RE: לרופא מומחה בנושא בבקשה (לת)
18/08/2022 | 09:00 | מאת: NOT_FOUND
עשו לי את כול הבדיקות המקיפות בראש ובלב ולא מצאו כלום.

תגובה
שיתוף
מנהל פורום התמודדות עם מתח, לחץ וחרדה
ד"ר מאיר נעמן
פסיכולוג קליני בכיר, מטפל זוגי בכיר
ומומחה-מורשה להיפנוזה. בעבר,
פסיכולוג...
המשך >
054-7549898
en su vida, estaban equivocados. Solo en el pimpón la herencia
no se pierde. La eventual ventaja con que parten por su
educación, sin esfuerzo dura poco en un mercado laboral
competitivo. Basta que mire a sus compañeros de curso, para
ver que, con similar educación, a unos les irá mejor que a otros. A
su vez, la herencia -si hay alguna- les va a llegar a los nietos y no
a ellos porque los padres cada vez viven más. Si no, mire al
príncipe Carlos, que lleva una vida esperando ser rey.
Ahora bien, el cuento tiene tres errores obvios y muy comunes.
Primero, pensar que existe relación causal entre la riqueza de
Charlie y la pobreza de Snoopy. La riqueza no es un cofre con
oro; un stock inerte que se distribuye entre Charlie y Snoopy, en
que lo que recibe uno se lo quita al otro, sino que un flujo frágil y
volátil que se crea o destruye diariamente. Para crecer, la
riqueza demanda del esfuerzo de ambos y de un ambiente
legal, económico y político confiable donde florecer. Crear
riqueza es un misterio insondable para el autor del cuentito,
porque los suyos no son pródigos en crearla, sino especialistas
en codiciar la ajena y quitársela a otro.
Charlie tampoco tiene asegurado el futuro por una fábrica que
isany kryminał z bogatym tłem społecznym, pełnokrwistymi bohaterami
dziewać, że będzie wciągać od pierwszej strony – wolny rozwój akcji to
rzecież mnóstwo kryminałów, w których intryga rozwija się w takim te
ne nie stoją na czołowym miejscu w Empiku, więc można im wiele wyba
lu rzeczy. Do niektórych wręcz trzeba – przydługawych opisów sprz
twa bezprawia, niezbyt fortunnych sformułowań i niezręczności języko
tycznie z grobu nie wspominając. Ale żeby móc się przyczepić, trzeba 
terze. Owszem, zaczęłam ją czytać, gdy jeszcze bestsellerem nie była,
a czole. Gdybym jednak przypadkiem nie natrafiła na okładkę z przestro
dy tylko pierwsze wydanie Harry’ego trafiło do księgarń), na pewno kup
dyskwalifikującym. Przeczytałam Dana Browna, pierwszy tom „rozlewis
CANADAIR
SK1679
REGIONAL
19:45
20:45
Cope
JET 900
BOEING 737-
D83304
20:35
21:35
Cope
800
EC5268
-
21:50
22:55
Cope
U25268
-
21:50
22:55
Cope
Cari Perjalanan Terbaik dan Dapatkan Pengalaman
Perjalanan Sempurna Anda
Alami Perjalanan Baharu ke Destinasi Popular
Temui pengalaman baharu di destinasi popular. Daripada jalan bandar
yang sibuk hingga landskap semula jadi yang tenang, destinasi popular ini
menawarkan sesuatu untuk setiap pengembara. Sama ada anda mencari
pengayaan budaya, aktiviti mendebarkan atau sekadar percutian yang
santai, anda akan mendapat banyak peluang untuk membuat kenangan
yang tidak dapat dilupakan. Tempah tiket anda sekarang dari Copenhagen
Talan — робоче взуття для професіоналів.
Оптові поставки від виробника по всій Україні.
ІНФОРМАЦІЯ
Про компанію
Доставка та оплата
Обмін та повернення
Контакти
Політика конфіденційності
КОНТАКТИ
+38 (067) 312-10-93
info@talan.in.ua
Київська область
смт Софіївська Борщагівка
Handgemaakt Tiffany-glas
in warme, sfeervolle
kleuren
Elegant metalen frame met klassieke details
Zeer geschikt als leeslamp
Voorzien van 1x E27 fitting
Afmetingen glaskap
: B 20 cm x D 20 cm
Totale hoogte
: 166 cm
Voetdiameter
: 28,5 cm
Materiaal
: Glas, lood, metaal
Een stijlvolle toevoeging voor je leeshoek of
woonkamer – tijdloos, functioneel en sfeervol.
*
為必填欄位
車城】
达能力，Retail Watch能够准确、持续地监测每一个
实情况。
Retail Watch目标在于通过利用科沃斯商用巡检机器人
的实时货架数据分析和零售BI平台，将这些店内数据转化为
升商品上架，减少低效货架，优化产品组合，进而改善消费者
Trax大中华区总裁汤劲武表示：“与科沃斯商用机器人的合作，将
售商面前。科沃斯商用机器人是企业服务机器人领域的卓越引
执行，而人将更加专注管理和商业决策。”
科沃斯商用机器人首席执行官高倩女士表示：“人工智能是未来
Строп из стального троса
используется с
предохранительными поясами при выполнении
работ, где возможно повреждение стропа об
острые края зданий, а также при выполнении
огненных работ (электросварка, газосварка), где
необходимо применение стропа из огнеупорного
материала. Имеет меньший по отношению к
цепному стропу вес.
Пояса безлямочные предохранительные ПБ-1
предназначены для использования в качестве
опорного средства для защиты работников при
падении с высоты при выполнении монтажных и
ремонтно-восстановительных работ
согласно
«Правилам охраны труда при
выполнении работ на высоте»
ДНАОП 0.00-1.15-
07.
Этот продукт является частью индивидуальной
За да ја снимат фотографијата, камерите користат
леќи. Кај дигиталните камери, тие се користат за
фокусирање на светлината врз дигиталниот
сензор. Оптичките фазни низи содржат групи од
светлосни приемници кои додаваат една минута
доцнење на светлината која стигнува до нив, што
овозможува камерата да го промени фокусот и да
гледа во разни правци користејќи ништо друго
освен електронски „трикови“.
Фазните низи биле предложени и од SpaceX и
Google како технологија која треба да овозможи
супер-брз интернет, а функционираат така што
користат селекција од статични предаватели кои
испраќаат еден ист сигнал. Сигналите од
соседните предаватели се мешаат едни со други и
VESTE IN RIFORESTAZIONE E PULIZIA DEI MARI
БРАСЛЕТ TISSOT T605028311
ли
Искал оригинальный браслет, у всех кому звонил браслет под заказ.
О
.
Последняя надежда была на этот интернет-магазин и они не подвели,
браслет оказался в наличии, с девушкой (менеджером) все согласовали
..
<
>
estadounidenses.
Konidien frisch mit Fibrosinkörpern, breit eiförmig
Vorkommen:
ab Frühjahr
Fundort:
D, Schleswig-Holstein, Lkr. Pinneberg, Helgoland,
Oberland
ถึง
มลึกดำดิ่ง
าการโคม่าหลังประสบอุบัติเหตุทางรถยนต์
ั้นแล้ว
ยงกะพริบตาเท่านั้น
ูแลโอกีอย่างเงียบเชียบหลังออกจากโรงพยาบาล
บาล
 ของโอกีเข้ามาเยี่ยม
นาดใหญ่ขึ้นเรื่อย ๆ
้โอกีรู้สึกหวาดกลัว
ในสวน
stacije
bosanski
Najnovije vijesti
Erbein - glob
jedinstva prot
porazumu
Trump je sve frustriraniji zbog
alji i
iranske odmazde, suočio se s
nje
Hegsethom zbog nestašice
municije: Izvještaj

----

Exercise requirements: From the first line of the records above to the line that contains "educación, sin esfuerzo", quote each line exactly.

Your solution:
RE: לרופא מומחה בנושא בבקשה (לת)
18/08/2022 | 09:00 | מאת: NOT_FOUND
עשו לי את כול הבדיקות המקיפות בראש ובלב ולא מצאו כלום.

תגובה
שיתוף
מנהל פורום התמודדות עם מתח, לחץ וחרדה
ד"ר מאיר נעמן
פסיכולוג קליני בכיר, מטפל זוגי בכיר
ומומחה-מורשה להיפנוזה. בעבר,
פסיכולוג...
המשך >
054-7549898
en su vida, estaban equivocados. Solo en el pimpón la herencia
no se pierde. La eventual ventaja con que parten por su
educación, sin esfuerzo dura poco en un mercado laboral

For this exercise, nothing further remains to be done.